**WHAT YOU NEED TO DO:**
Can you return these records line for line without changing anything?

**STORED ROWS:**
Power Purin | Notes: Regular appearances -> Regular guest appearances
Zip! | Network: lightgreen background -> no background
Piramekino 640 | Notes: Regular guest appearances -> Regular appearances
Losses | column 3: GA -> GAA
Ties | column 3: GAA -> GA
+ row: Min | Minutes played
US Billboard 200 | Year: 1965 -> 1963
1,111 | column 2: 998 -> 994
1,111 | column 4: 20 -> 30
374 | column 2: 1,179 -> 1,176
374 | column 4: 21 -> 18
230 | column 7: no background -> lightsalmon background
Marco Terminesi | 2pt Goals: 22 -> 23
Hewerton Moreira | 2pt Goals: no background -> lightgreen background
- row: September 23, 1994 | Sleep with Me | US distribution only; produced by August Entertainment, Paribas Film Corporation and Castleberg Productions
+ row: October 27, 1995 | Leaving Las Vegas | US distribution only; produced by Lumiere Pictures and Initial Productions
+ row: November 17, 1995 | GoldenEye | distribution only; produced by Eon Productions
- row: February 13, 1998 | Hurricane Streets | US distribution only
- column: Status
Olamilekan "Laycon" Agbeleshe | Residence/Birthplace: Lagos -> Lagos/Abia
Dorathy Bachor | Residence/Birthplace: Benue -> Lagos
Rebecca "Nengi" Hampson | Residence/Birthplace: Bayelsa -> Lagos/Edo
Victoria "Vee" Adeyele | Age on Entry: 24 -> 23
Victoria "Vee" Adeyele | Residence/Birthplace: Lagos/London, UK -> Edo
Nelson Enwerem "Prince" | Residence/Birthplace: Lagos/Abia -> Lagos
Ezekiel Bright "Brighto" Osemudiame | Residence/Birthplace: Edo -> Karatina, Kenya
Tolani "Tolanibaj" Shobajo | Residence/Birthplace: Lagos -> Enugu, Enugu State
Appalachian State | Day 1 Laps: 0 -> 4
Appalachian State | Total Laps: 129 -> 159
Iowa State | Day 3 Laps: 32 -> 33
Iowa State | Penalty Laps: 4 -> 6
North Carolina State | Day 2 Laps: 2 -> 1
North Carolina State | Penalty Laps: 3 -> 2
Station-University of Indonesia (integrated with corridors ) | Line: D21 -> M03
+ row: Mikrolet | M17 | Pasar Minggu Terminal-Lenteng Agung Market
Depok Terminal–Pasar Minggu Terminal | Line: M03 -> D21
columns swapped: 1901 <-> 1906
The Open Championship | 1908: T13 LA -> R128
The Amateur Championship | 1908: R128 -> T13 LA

**TASK RESPONSE:**
Power Purin | Notes: Regular appearances -> Regular guest appearances
Zip! | Network: lightgreen background -> no background
Piramekino 640 | Notes: Regular guest appearances -> Regular appearances
Losses | column 3: GA -> GAA
Ties | column 3: GAA -> GA
+ row: Min | Minutes played
US Billboard 200 | Year: 1965 -> 1963
1,111 | column 2: 998 -> 994
1,111 | column 4: 20 -> 30
374 | column 2: 1,179 -> 1,176
374 | column 4: 21 -> 18
230 | column 7: no background -> lightsalmon background
Marco Terminesi | 2pt Goals: 22 -> 23
Hewerton Moreira | 2pt Goals: no background -> lightgreen background
- row: September 23, 1994 | Sleep with Me | US distribution only; produced by August Entertainment, Paribas Film Corporation and Castleberg Productions
+ row: October 27, 1995 | Leaving Las Vegas | US distribution only; produced by Lumiere Pictures and Initial Productions
+ row: November 17, 1995 | GoldenEye | distribution only; produced by Eon Productions
- row: February 13, 1998 | Hurricane Streets | US distribution only
- column: Status
Olamilekan "Laycon" Agbeleshe | Residence/Birthplace: Lagos -> Lagos/Abia
Dorathy Bachor | Residence/Birthplace: Benue -> Lagos
Rebecca "Nengi" Hampson | Residence/Birthplace: Bayelsa -> Lagos/Edo
Victoria "Vee" Adeyele | Age on Entry: 24 -> 23
Victoria "Vee" Adeyele | Residence/Birthplace: Lagos/London, UK -> Edo
Nelson Enwerem "Prince" | Residence/Birthplace: Lagos/Abia -> Lagos
Ezekiel Bright "Brighto" Osemudiame | Residence/Birthplace: Edo -> Karatina, Kenya
Tolani "Tolanibaj" Shobajo | Residence/Birthplace: Lagos -> Enugu, Enugu State
Appalachian State | Day 1 Laps: 0 -> 4
Appalachian State | Total Laps: 129 -> 159
Iowa State | Day 3 Laps: 32 -> 33
Iowa State | Penalty Laps: 4 -> 6
North Carolina State | Day 2 Laps: 2 -> 1
North Carolina State | Penalty Laps: 3 -> 2
Station-University of Indonesia (integrated with corridors ) | Line: D21 -> M03
+ row: Mikrolet | M17 | Pasar Minggu Terminal-Lenteng Agung Market
Depok Terminal–Pasar Minggu Terminal | Line: M03 -> D21
columns swapped: 1901 <-> 1906
The Open Championship | 1908: T13 LA -> R128
The Amateur Championship | 1908: R128 -> T13 LA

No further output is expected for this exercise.